Source extract:
--------------------------------

Pun and no pun intended.
One final point: These two big fundamental reasons feed off of each other.
That is to say, whereas a husband and wife may be deciding how to save or even invest the "free money", it's no longer weird to talk about Gold & Silver.
Not that it ever was.
But then again, I am a Silver Bug, so I'm biased like that.
Silver's bounced off last Tuesday's brutal decline:
A lot of technical analysts are not satisfied with such a fast recovery, and a lot of bulls are indeed nervous that we could be putting in a lower-high.
Granted, if one's investment is physical Gold & Silver in-hand, and not the paper, over-financialized Wall Street markets, then it's a great time to load up on popcorn!
Gold has regained $2000:
Many analysts are attributing the move solely to the Warren Buffett news, but again, if CARES 4 is a "buy the news" event, could it not be argued that we should have some pretty stout support, if not at $2000 then at least above $1900 as a new wave of buyers prepares to come into the Gold market?
The paper Gold-to-SIlver Ratio began the week with a 72-handle, and is sitting at a 72-handle midweek:
If gold is consolidating above $1900 however, with a new wave of buyers coming into the market, including now the Oracle of Omaha's green light to "institutional investors", AKA the "big, smart money", silver has a lot of catching up to do to gold, especially with silver so far away from its all-time record highs.

--------------------------------

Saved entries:
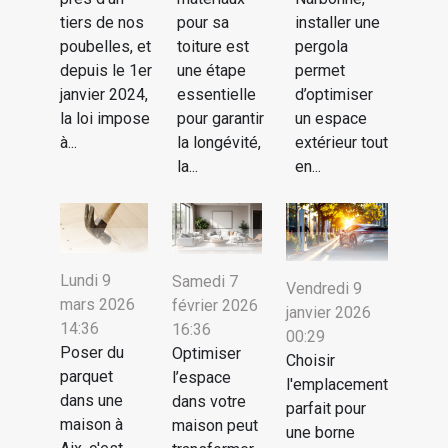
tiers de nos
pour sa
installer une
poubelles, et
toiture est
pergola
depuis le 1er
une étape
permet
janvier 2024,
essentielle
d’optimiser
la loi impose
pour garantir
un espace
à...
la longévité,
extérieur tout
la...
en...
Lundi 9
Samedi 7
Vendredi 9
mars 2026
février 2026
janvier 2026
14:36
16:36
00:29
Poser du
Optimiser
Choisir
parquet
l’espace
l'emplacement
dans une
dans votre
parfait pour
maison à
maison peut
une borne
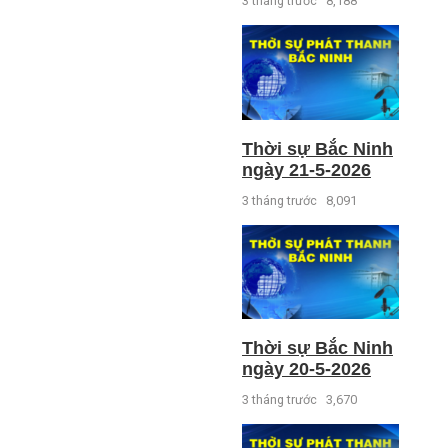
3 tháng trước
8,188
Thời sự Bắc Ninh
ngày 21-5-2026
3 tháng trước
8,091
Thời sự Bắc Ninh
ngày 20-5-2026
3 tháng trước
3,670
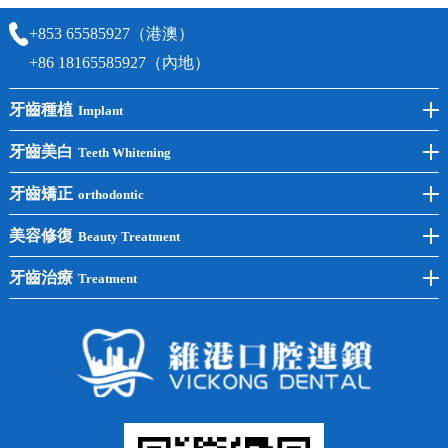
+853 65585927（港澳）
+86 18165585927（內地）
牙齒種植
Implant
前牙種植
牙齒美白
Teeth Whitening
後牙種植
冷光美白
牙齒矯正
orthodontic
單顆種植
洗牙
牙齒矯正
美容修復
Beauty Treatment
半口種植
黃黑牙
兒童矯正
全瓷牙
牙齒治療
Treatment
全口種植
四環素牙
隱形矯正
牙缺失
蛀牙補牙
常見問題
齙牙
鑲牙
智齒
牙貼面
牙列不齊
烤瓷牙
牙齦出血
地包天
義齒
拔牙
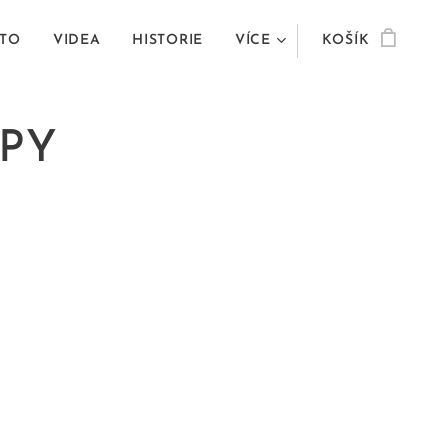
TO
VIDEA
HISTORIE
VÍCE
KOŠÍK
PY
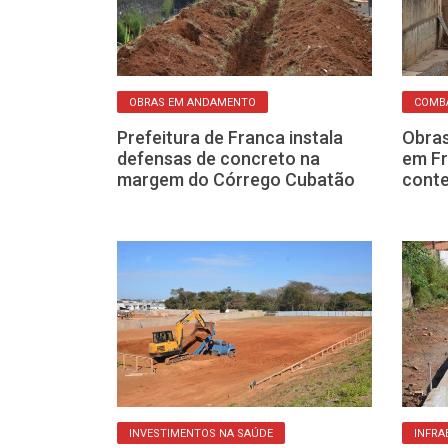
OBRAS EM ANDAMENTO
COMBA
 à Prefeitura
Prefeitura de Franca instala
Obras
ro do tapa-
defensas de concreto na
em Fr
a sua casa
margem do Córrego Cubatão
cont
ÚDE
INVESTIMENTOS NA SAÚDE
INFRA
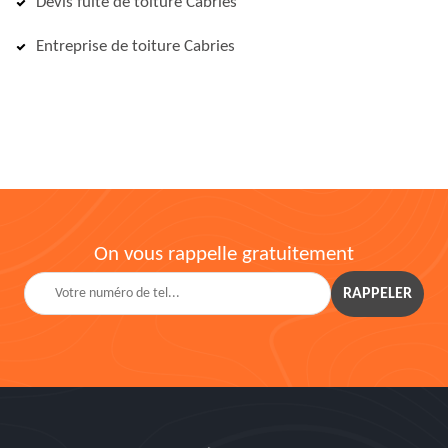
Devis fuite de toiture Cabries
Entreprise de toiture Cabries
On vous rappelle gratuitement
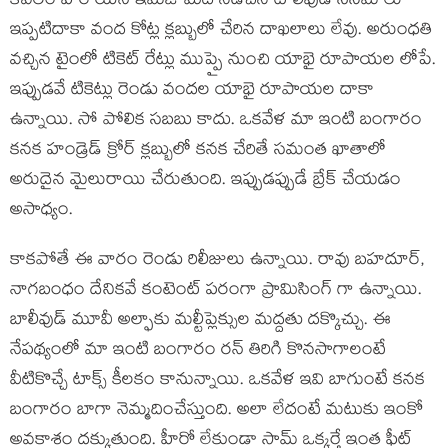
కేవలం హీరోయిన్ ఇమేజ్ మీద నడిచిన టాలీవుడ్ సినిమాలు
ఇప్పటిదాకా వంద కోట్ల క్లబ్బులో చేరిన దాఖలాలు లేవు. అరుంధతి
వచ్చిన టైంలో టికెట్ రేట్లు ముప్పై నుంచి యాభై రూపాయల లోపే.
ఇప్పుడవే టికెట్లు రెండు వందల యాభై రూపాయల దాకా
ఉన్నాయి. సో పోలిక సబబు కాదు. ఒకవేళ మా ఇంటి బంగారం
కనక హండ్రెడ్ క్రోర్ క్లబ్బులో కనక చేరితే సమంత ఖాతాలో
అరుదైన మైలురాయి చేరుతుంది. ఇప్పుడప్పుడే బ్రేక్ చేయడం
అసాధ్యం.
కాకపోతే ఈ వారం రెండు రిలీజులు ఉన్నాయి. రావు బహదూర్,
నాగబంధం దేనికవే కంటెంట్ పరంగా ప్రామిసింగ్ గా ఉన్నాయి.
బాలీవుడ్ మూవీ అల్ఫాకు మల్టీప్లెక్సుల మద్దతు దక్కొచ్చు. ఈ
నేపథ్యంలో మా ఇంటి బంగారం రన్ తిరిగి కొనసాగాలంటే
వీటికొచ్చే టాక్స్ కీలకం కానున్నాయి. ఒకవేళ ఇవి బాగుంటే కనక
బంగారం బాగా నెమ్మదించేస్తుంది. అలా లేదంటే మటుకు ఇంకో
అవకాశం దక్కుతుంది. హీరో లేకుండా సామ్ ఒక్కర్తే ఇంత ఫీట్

--------------------------------

What this task involves: Take the gold and silver market commentary further, picking up right after its last sentence. These records have no connection to the gold and silver market commentary.

Result:
Palladium's short-term trend has been a bearish fade with potentially a second lower-high:
It is nice to see the technicals becoming neutral, however.
Platinum is still struggling to tread water at "unch" (unchanged), year-to-date:
There is no denying the bullishness of the "golden cross".
Copper is breaking-out:
To me, copper is signaling commodity price inflation is here.
Even if crude oil is not sharing Dr. Copper's current price-increasing optimism:
Crude oil is a tough one to call, however, because it is both consumed and it is difficult to store, and current consumption, demand, and supply dynamics are still unfolding with pre and post coronavirus lockdowns, shutdowns, quarantines and the like.
The S&P 500 finally joined the all-time record high party:
Wall Street may have had a Fed-induced "V"-shaped recovery, but what about Main Street?
Regardless, market participants are nearly totally lulled back to sleep:
Sure, the stock market is exciting, but when it only ever goes up, incrementally, reaching all-time high after all-time high as if pre-programmed little "buy" orders execute after certain parameters get triggered, fear can never come back into the market?
Here's the question: The Fed may think they can keep stocks propped up with nary a fear in the market, but if the market never goes down, is that not a pre-requisite for hyperinflation?
In that regard, the Fed, being the buyer of last, and first, resort, can surely print up enough fiat to crush interest rates:
Again, at what cost to the value of the currency?
Currency which is not looking so hot right now:
It is a race to the bottom, and the bottoms' nearly falling out of the US Dollar Index.